• WHAT IS BEING ASKED:
Reproduce, character for character, the lines of the material below, starting with the line that contains "genus: Condalia" and continuing through the final line of the material.

Entries listed in a dataset:
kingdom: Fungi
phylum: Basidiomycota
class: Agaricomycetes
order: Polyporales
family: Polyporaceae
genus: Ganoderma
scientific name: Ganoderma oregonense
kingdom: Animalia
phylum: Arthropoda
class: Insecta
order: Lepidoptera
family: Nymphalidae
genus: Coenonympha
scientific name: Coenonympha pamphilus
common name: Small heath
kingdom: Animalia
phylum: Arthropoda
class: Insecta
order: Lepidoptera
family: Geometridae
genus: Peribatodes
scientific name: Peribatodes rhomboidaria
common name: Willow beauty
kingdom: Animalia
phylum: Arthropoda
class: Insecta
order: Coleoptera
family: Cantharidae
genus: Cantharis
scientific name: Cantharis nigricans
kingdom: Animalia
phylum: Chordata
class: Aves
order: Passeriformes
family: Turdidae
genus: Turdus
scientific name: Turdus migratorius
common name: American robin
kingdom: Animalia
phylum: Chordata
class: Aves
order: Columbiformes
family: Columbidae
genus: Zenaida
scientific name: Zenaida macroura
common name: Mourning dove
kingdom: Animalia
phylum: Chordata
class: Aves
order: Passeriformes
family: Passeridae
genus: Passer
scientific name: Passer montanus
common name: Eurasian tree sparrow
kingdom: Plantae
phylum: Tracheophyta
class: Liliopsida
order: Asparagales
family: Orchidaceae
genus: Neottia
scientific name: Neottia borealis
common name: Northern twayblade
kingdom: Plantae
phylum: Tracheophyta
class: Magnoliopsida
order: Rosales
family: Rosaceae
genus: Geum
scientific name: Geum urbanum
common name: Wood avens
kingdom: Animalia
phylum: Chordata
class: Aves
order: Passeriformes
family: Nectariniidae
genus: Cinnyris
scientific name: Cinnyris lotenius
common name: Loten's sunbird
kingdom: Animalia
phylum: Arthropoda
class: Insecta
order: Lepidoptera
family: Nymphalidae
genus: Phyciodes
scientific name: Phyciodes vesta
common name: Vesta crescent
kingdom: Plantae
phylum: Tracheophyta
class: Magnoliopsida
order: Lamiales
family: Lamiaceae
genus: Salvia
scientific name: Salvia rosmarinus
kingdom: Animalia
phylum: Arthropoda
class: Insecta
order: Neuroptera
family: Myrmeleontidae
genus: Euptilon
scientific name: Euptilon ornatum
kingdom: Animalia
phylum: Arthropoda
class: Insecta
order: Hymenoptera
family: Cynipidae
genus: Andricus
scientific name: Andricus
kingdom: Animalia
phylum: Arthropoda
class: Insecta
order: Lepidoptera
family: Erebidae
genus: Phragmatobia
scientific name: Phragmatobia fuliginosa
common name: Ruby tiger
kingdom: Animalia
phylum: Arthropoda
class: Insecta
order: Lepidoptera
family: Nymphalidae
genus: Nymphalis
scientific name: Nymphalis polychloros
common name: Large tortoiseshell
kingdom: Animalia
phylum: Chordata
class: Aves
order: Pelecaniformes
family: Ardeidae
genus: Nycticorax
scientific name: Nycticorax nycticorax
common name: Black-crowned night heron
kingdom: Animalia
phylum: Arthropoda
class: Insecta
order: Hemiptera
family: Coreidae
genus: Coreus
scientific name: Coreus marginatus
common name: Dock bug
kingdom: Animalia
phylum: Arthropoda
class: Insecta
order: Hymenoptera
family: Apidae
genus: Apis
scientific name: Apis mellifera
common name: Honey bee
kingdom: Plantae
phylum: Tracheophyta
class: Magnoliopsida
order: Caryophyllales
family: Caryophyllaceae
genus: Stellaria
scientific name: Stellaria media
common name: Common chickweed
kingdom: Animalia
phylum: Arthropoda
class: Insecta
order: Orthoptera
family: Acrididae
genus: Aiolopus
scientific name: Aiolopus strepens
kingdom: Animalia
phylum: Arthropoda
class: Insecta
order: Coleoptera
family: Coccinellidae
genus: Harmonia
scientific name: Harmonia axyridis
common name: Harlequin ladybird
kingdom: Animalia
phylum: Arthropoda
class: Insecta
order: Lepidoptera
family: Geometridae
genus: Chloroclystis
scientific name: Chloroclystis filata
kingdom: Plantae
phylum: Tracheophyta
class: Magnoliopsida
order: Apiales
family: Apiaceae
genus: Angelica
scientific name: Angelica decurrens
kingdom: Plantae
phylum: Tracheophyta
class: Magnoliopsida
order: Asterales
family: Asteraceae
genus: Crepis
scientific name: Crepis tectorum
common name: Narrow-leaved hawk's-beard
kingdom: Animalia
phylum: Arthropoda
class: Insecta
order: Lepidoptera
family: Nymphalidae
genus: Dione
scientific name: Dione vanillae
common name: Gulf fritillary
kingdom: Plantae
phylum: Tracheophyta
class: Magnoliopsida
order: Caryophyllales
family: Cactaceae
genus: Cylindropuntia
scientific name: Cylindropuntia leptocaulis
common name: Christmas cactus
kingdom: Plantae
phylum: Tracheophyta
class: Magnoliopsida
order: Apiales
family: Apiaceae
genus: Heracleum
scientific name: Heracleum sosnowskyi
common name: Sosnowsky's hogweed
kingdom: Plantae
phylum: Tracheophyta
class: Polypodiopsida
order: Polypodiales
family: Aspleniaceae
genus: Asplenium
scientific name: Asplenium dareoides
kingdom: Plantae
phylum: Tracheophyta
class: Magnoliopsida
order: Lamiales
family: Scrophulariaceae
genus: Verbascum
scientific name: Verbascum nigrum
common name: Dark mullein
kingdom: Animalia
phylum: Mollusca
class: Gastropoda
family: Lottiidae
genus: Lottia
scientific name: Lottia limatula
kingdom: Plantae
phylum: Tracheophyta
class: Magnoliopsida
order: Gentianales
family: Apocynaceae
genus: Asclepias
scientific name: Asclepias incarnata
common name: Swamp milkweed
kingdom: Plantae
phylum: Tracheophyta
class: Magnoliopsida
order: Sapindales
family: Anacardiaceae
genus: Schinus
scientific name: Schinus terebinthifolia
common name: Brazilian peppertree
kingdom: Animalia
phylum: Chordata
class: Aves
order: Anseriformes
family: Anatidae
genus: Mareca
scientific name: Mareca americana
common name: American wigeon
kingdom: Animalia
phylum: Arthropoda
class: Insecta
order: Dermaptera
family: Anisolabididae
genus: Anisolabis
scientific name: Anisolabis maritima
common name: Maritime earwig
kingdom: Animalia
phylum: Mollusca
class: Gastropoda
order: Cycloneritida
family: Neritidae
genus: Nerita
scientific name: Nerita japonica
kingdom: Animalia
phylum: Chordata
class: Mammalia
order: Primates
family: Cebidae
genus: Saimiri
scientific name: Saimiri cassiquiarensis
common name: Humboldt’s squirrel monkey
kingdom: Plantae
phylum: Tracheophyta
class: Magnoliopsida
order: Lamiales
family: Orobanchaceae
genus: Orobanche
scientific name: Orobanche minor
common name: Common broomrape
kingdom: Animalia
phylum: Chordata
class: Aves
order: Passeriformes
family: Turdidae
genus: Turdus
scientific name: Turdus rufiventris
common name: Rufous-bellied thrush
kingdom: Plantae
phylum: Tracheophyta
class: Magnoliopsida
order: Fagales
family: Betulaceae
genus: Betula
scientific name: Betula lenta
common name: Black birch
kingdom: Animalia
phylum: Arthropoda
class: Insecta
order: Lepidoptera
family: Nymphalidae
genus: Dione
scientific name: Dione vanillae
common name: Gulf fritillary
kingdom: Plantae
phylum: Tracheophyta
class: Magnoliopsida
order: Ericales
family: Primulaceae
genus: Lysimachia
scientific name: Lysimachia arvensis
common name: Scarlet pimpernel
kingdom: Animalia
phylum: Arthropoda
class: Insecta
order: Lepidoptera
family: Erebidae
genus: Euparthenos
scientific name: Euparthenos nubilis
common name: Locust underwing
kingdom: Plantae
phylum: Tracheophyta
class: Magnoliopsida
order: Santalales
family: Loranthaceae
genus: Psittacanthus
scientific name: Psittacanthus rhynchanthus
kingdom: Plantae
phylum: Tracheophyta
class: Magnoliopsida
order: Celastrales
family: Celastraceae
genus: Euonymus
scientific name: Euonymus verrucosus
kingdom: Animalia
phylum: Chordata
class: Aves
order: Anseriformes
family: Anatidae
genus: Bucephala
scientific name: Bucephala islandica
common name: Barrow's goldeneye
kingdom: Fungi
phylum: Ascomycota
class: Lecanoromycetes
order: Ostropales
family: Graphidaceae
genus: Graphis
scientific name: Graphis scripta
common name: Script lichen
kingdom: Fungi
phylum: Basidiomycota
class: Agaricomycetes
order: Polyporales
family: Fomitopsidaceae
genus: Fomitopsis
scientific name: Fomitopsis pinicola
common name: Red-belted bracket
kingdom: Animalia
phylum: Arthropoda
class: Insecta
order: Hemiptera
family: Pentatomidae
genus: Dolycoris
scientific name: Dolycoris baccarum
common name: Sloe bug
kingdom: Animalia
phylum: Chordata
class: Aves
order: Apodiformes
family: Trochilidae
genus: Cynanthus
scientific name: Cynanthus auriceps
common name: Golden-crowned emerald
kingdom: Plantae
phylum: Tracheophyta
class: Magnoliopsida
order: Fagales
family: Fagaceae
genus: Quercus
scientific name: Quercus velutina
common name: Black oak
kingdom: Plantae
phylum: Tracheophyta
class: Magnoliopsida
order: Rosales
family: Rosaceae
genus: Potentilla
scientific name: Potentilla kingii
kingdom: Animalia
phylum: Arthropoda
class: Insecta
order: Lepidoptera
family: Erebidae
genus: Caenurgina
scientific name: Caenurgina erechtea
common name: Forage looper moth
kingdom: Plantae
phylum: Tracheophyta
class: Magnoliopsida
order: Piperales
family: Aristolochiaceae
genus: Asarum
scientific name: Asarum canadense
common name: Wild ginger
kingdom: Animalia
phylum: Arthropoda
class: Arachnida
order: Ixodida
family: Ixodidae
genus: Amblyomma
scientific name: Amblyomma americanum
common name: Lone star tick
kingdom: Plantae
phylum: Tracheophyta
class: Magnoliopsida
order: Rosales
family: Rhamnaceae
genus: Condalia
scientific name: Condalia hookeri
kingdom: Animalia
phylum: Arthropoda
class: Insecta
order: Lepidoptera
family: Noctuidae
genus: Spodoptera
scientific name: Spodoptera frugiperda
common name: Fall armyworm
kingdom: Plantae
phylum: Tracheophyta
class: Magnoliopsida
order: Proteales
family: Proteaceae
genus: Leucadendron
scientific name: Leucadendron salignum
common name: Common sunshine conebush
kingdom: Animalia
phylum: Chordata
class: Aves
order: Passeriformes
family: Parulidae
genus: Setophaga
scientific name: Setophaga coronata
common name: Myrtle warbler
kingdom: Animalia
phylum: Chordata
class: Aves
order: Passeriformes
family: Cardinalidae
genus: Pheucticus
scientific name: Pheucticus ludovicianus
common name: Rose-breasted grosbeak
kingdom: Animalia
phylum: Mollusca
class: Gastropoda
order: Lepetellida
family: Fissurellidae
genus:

• EXERCISE ANSWER:
genus: Condalia
scientific name: Condalia hookeri
kingdom: Animalia
phylum: Arthropoda
class: Insecta
order: Lepidoptera
family: Noctuidae
genus: Spodoptera
scientific name: Spodoptera frugiperda
common name: Fall armyworm
kingdom: Plantae
phylum: Tracheophyta
class: Magnoliopsida
order: Proteales
family: Proteaceae
genus: Leucadendron
scientific name: Leucadendron salignum
common name: Common sunshine conebush
kingdom: Animalia
phylum: Chordata
class: Aves
order: Passeriformes
family: Parulidae
genus: Setophaga
scientific name: Setophaga coronata
common name: Myrtle warbler
kingdom: Animalia
phylum: Chordata
class: Aves
order: Passeriformes
family: Cardinalidae
genus: Pheucticus
scientific name: Pheucticus ludovicianus
common name: Rose-breasted grosbeak
kingdom: Animalia
phylum: Mollusca
class: Gastropoda
order: Lepetellida
family: Fissurellidae
genus:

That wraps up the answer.